- [Brief]: An exact copy of every record below is required, with the pictures left out.

++++ Data for processing

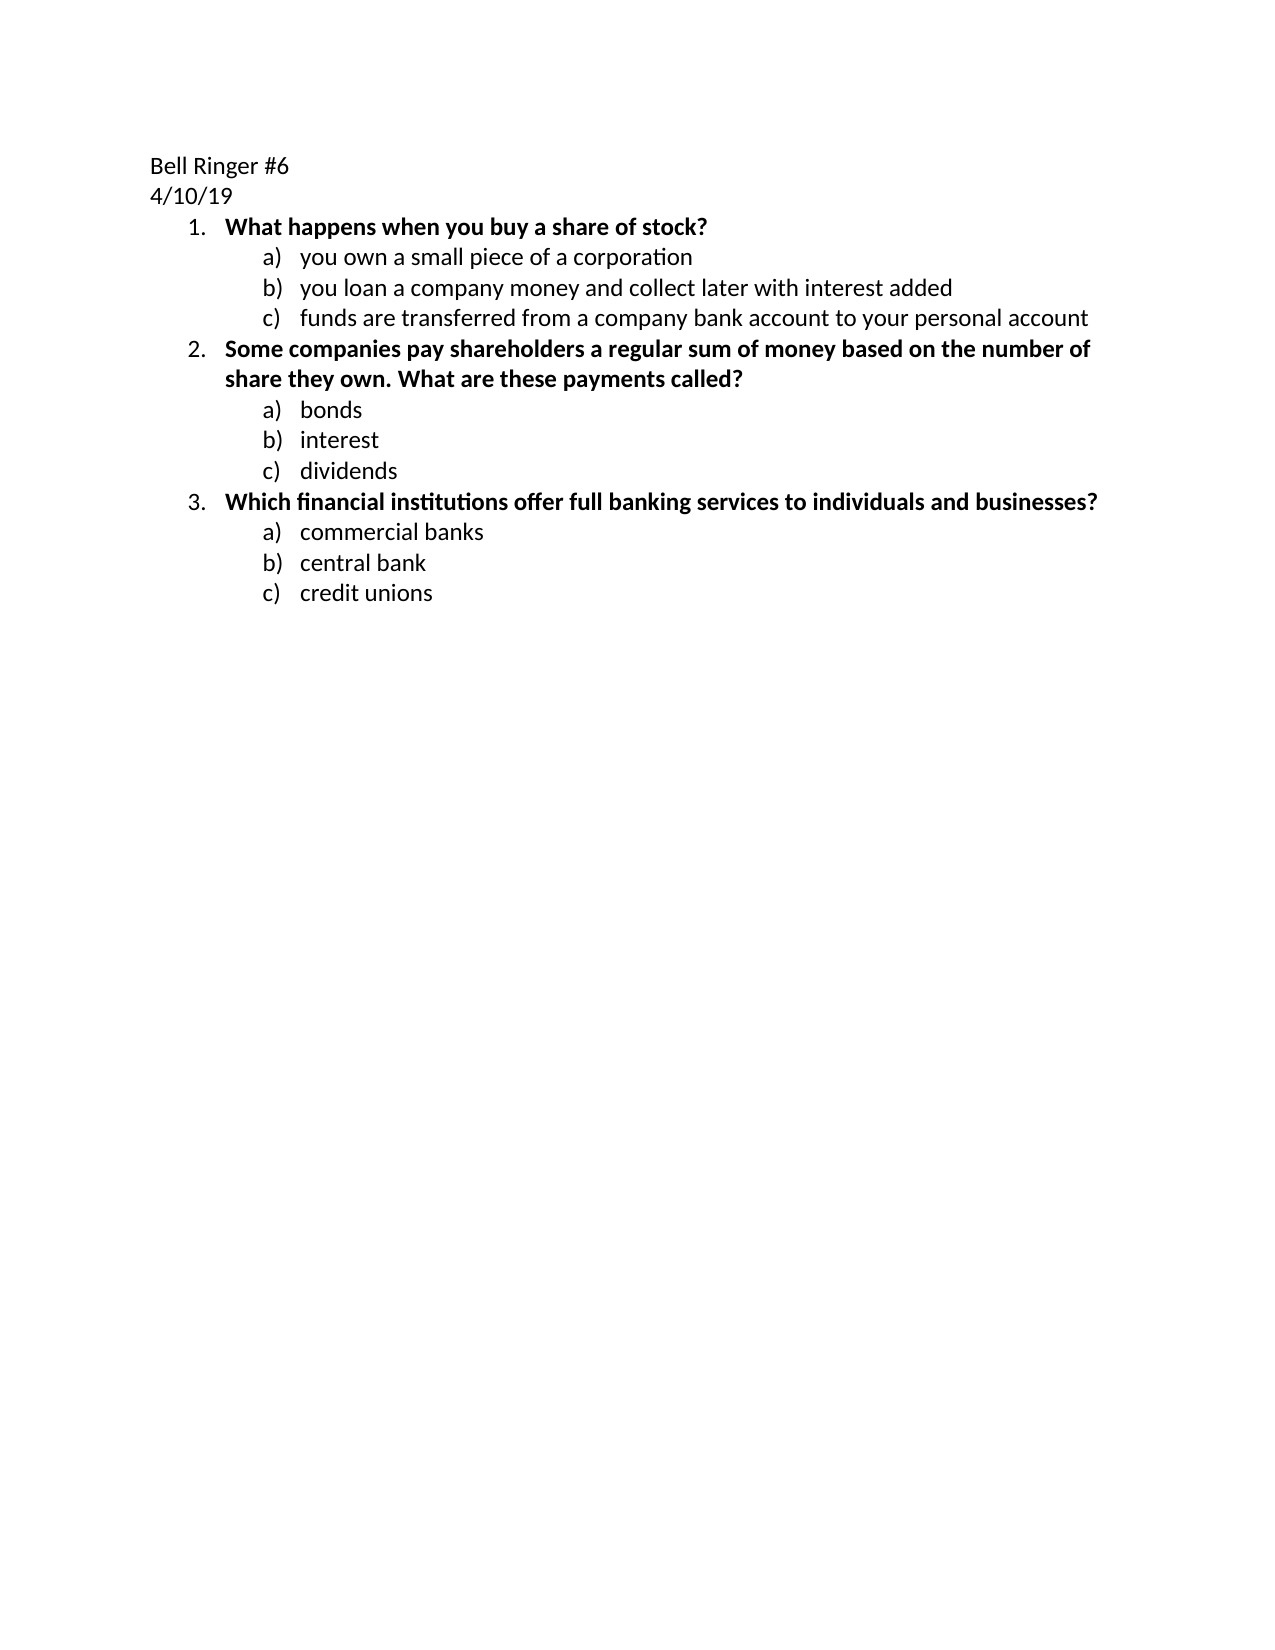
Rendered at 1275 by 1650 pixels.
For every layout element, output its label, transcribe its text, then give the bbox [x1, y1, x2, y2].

list you loan a company money and collect later with interest added [262, 272, 1125, 303]
list interest [262, 425, 1125, 455]
list you own a small piece of a corporation [262, 242, 1125, 272]
list funds are transferred from a company bank account to your personal account [262, 303, 1125, 333]
text 4/10/19 [150, 181, 1125, 211]
text Bell Ringer #6 [150, 150, 1125, 181]
list What happens when you buy a share of stock? [187, 211, 1125, 242]
list Some companies pay shareholders a regular sum of money based on the number of share they own. What are these payments called? [187, 333, 1125, 394]
list central bank [262, 547, 1125, 577]
list Which financial institutions offer full banking services to individuals and businesses? [187, 486, 1125, 516]
list commercial banks [262, 516, 1125, 547]
list bonds [262, 394, 1125, 425]
list dividends [262, 455, 1125, 486]
list credit unions [262, 577, 1125, 608]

++++++++

- [Task solution]:
Rendered at 1275 by 1650 pixels.
For every layout element, output its label, transcribe its text, then give the bbox [x1, y1, x2, y2].

list you loan a company money and collect later with interest added [262, 272, 1125, 303]
list interest [262, 425, 1125, 455]
list you own a small piece of a corporation [262, 242, 1125, 272]
list funds are transferred from a company bank account to your personal account [262, 303, 1125, 333]
text 4/10/19 [150, 181, 1125, 211]
text Bell Ringer #6 [150, 150, 1125, 181]
list What happens when you buy a share of stock? [187, 211, 1125, 242]
list Some companies pay shareholders a regular sum of money based on the number of share they own. What are these payments called? [187, 333, 1125, 394]
list central bank [262, 547, 1125, 577]
list Which financial institutions offer full banking services to individuals and businesses? [187, 486, 1125, 516]
list commercial banks [262, 516, 1125, 547]
list bonds [262, 394, 1125, 425]
list dividends [262, 455, 1125, 486]
list credit unions [262, 577, 1125, 608]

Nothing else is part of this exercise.